Texte source:
Financement des PME - Les régions elles aussi veulent leur "fonds souverain"
Mi-septembre, la région Poitou-Charentes présente son projet de banque régionale d'investissement dans le cadre d'un plan plus global baptisé "Pacte PME" censé faciliter l'accès des entreprises au crédit. La région prévoit ainsi de créer un fonds de garantie et de mobiliser son fonds de co-investissement qui sera désormais orienté vers la filière nautique, jugée "prioritaire" par la région. Quatre millions d'euros doivent être levés pour soutenir la filière.
En juin dernier, c'est la région Rhône-Alpes qui annonce le lancement de son fonds régional d'investissement, destiné aux PME locales en déploiement ou en "redéploiement", c'est-à-dire en difficultés conjoncturelles. L'objectif : investir entre 100.000 et 600.000 euros dans 50 à 100 entreprises d'ici cinq ans. "Nous représentons le quart de la sous-traitance en France et nous avons l'ambition de participer au développement durable de notre socle industriel", déclare alors le président de la région, Jean-Jack Queyranne. Le fonds sera doté de 30 millions d'euros, 15,03 en provenance du secteur privée et 14,97 de fonds publics (région et CDC Entreprises pour le compte du fonds stratégique d'investissement / FSI). Il a été confié à la société Siparex et devrait être opérationnel début 2012.

Données enregistrées:
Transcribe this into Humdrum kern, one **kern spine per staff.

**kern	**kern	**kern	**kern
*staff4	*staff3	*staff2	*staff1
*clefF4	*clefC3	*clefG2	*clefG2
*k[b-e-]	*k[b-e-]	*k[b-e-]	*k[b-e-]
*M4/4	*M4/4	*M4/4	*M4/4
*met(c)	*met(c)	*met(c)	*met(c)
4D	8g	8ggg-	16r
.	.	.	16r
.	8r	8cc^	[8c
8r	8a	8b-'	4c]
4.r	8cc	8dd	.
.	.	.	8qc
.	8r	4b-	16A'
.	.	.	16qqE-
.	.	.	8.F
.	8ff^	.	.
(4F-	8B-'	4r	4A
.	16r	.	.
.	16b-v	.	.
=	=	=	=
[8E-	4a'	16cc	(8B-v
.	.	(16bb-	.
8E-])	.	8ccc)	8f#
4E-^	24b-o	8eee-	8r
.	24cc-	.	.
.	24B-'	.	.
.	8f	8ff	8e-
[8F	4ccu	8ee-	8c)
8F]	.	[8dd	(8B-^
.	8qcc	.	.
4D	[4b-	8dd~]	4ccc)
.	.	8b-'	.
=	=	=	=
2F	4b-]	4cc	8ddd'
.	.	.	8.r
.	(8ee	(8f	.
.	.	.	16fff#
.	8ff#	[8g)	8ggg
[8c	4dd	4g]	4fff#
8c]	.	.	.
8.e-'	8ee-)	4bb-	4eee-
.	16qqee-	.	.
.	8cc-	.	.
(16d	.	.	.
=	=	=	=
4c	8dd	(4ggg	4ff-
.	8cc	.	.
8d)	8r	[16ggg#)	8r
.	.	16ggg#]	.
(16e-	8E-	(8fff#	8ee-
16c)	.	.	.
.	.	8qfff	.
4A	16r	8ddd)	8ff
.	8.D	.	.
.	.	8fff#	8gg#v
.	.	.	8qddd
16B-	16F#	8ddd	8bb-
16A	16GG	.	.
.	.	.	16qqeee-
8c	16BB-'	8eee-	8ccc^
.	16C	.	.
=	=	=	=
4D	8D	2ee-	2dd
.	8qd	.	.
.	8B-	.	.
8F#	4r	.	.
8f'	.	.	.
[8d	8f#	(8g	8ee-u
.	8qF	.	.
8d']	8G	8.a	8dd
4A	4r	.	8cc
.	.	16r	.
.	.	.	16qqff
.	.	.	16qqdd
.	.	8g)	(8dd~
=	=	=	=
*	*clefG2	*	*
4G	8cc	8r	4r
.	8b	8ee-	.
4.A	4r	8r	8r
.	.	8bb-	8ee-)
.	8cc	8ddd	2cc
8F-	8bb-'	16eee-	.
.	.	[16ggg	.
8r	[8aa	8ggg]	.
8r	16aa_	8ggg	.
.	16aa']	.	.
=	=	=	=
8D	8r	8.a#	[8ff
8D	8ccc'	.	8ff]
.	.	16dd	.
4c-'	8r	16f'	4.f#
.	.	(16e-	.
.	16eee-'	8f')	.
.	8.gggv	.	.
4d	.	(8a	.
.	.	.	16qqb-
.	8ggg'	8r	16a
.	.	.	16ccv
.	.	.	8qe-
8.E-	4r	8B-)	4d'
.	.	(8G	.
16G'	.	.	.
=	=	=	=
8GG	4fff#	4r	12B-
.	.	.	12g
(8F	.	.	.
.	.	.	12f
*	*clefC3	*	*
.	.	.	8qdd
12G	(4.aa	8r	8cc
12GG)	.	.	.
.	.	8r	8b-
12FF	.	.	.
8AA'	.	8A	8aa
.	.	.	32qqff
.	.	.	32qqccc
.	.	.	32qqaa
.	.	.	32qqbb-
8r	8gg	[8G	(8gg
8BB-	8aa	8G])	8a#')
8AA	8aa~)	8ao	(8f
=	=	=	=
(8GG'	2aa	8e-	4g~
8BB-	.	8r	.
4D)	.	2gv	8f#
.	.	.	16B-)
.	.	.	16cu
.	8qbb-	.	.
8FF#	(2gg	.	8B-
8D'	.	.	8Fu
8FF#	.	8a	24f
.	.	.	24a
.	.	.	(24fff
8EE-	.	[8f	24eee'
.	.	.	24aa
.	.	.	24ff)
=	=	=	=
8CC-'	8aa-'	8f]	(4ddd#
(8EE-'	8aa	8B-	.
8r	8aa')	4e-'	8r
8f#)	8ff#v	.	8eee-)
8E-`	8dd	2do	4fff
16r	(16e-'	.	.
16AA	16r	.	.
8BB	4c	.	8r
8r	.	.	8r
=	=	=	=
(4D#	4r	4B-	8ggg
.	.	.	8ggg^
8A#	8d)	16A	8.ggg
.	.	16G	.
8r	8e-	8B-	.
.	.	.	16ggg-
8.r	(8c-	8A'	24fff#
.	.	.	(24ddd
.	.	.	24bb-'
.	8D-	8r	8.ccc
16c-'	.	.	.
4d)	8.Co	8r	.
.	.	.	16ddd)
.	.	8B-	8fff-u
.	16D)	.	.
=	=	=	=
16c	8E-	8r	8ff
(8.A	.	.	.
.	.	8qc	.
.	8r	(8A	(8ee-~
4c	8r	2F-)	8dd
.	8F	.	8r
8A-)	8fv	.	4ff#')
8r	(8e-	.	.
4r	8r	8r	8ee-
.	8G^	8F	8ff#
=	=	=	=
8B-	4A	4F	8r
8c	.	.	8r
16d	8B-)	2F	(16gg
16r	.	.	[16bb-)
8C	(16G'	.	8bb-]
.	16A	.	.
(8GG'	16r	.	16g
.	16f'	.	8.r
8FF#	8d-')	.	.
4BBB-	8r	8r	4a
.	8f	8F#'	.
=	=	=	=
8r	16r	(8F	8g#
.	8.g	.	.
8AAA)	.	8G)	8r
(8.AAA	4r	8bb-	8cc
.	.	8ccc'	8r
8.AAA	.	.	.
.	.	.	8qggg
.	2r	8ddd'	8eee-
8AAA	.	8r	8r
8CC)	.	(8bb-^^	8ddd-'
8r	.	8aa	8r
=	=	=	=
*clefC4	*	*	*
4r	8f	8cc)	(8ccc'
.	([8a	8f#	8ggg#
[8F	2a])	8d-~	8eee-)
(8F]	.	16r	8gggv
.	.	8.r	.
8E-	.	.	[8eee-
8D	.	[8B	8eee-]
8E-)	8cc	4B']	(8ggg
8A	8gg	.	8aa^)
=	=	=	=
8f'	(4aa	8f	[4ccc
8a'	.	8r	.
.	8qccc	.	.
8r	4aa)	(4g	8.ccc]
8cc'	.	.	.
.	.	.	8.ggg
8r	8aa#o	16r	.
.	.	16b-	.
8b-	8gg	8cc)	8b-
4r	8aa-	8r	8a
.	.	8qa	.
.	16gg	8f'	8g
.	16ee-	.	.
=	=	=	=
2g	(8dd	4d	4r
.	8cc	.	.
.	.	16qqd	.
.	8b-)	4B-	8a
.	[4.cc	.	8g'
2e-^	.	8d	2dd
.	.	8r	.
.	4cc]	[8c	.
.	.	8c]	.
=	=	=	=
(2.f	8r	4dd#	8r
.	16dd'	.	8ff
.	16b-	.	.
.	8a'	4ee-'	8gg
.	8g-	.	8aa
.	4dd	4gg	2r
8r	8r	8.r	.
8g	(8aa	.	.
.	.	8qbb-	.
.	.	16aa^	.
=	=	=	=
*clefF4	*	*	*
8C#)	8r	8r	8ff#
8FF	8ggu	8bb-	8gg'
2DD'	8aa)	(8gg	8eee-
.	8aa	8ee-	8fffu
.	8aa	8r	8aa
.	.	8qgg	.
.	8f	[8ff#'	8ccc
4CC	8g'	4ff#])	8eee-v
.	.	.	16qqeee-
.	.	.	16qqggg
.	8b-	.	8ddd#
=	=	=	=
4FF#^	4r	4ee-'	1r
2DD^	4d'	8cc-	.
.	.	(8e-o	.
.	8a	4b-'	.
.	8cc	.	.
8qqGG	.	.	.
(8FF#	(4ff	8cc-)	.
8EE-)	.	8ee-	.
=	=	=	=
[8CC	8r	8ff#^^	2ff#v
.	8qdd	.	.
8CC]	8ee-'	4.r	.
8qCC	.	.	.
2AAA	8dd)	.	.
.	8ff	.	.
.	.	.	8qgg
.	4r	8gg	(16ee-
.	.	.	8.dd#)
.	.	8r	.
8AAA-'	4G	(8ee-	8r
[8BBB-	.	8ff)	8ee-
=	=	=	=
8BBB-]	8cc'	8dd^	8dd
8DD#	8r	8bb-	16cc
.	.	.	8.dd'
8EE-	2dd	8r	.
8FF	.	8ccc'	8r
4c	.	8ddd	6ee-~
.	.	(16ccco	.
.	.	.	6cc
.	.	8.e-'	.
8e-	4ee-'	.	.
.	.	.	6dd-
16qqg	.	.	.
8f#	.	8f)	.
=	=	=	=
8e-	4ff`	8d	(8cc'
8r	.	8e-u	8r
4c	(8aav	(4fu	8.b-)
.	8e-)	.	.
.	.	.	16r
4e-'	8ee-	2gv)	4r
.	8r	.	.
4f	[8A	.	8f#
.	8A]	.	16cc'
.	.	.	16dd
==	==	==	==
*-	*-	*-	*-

Consigne:
Indiquez si les affirmations (a), (b) et (c) concordent avec l'article sur les fonds régionaux, en répondant par oui ou non et en citant chaque fois les mots décisifs de l'article.
(a) Le fonds régional d'investissement de Rhône-Alpes sera doté de 30 millions d'euros.
(b) La région Poitou-Charentes oriente son fonds de co-investissement vers la filière automobile.
(c) Le fonds de Rhône-Alpes a été confié à CDC Entreprises.

Résultat:
(a) Oui : « Le fonds sera doté de 30 millions d'euros ».
(b) Non : « qui sera désormais orienté vers la filière nautique ».
(c) Non : « Il a été confié à la société Siparex ».